The film’s narrator, Margulies is an Emmy Award-winning actress who was featured by TIME Magazine as one of the "100 Most Influential People in the World" in 2015. The most awarded woman ever with eight Screen Actor Guild Awards, she earned Emmy Awards for her roles in two highly-acclaimed television programs, The Good Wife and ER. In the lead role of Alicia Florrick in The Good Wife, Margulies has won a Golden Globe, a Television Critics Association Award and two Emmy Awards.
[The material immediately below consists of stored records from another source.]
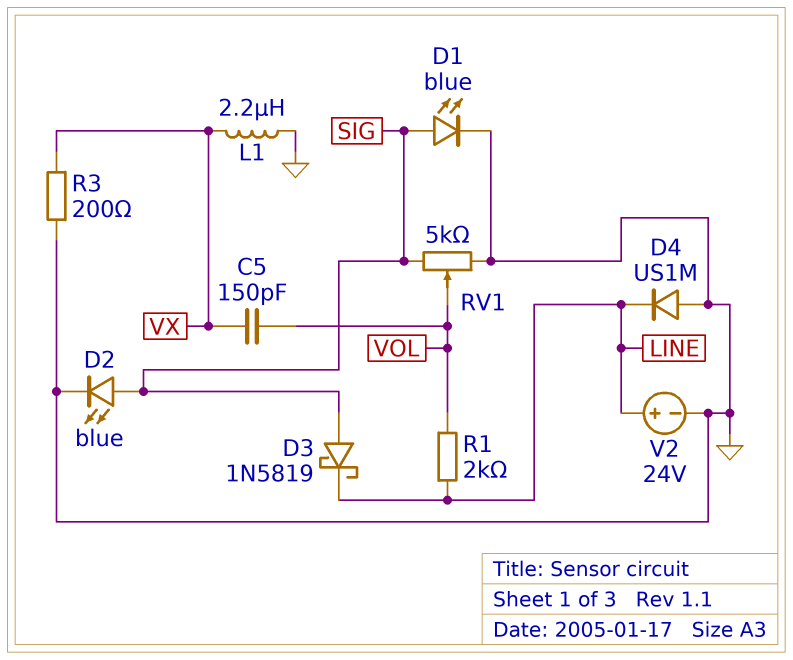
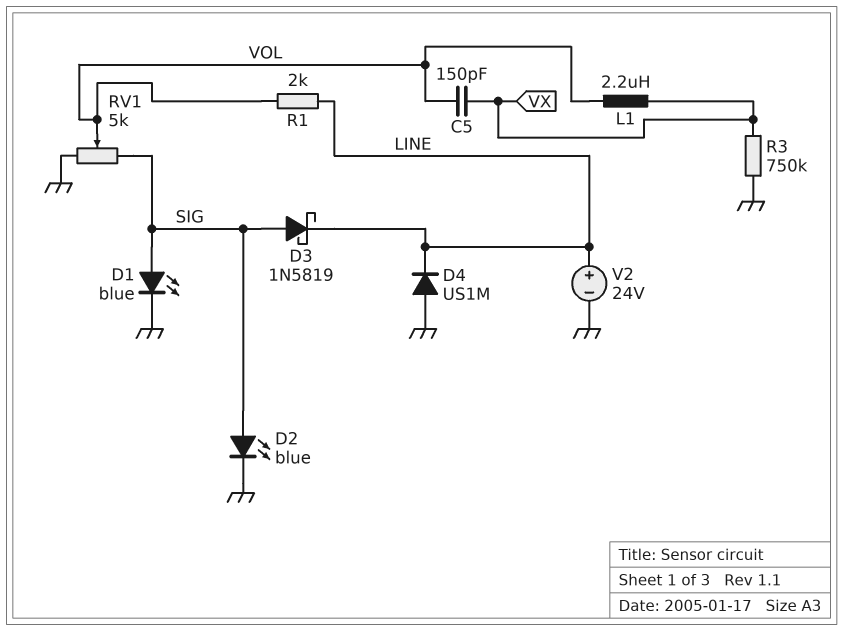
L1: 2.2uH (GND, VX) -> 2.2uH (VOL, VX)
R3: 200 (GND, VX) -> 750k (GND, VX)

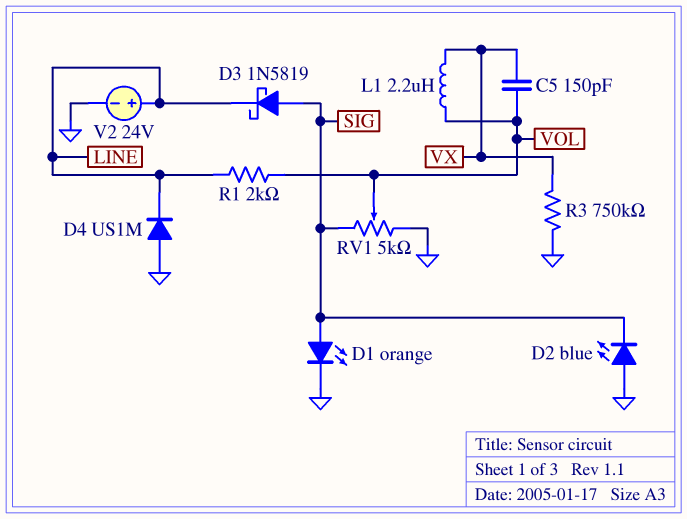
D1: LED blue (A SIG, K GND) -> LED orange (A SIG, K GND)
D2: LED blue (A SIG, K GND) -> LED blue (A GND, K SIG)

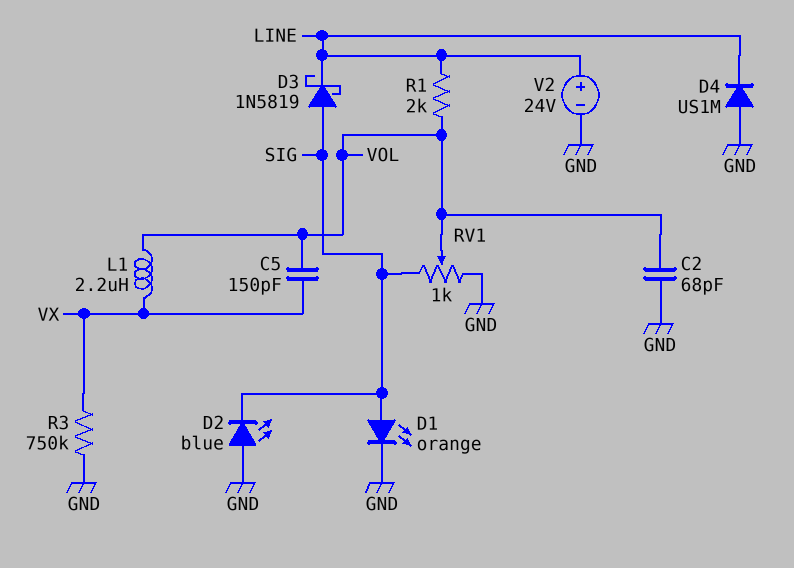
C2: none -> 68pF (GND, VOL)
RV1: 5k (GND, SIG, wiper VOL) -> 1k (GND, SIG, wiper VOL)

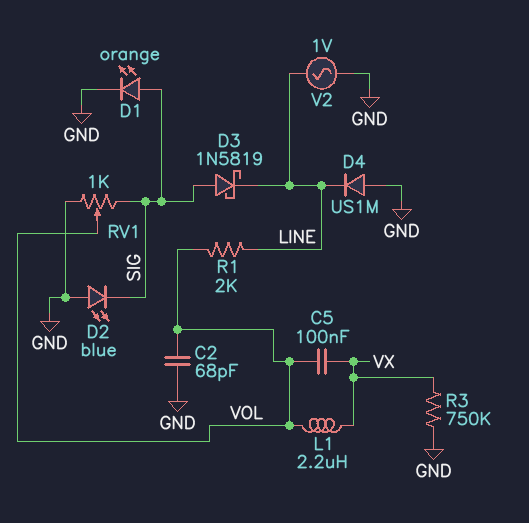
C5: 150pF (VOL, VX) -> 100nF (VOL, VX)
V2: 24V (plus LINE, minus GND) -> AC 1V (GND, LINE)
She was awarded a star on the Hollywood Walk of Fame in 2015.

Shirley Babashoff

One of the great female swimmers of all time, Babashoff grew up in Orange County, California, and rose to fame competing for the Mission Viejo Nadadores swim team. Babashoff set six world records and earned a total of eight individual Olympic medals in her career (two gold, six silver). After winning three medals at the 1972 Olympic Games as a 15-year old, she excelled at the 1976 U.S. Olympic Trials, as she won every freestyle event and the 400 I.M., while setting three American records in the prelims, three more in the finals and a world record in the 800 freestyle final. In 1982, Babashoff was inducted in the International Swimming Hall of Fame as an "Honor Swimmer” and in 2005 she received the Olympic Order, the highest award of the Olympic Movement. Following her swimming career, Babashoff joined the United States Postal Service as a letter carrier, a job she still holds today.

Wendy Boglioli

Boglioli competed in the 1976 Olympic Games and the 21-year old finished the competition with a gold and a bronze medal. Originally from Land O’Lakes, Wisconsin, she went on to graduate from Monmouth College and was inducted into the school’s athletic Hall of Fame and honored as a “Distinguished Alumna.” She began a successful business career with Genworth Financial in 1997, where she has helped in the long-term care insurance field, and served as national spokeswoman.

Jill Sterkel

A four-time Olympian from Hacienda Heights, California, Sterkel qualified for her first Olympics as a 15-year-old in 1976. From 1976 through 1988, she earned four Olympic medals (two gold, two bronze) and was a multiple-time world record holder. Sterkel also enjoyed a standout collegiate career at University of Texas, where she led the Longhorns to AIAW National Championships titles in 1981 and 1982. Following her competitive career, she guided the University of Texas women’s swimming team as head coach for 15 years. Sterkel was inducted in the International Swimming Hall of Fame as an "Honor Swimmer” in 2002.

Kim Peyton (1957-1986)

Peyton represented the United States at the 1972 Summer Olympics in Munich as a backup swimmer. In the 1976 Summer Olympics in Montreal, Quebec, she won a gold medal in the 4×100-meter freestyle relay with teammates Jill Sterkel, Shirley Babashoff, and Wendy Boglioli, setting a new world record with a time of 3:44.82. Peyton attended Stanford University, where she swam for the Stanford Cardinal swimming and diving team. Peyton died in 1986 at the age of 29 as a result of an inoperable brain tumor.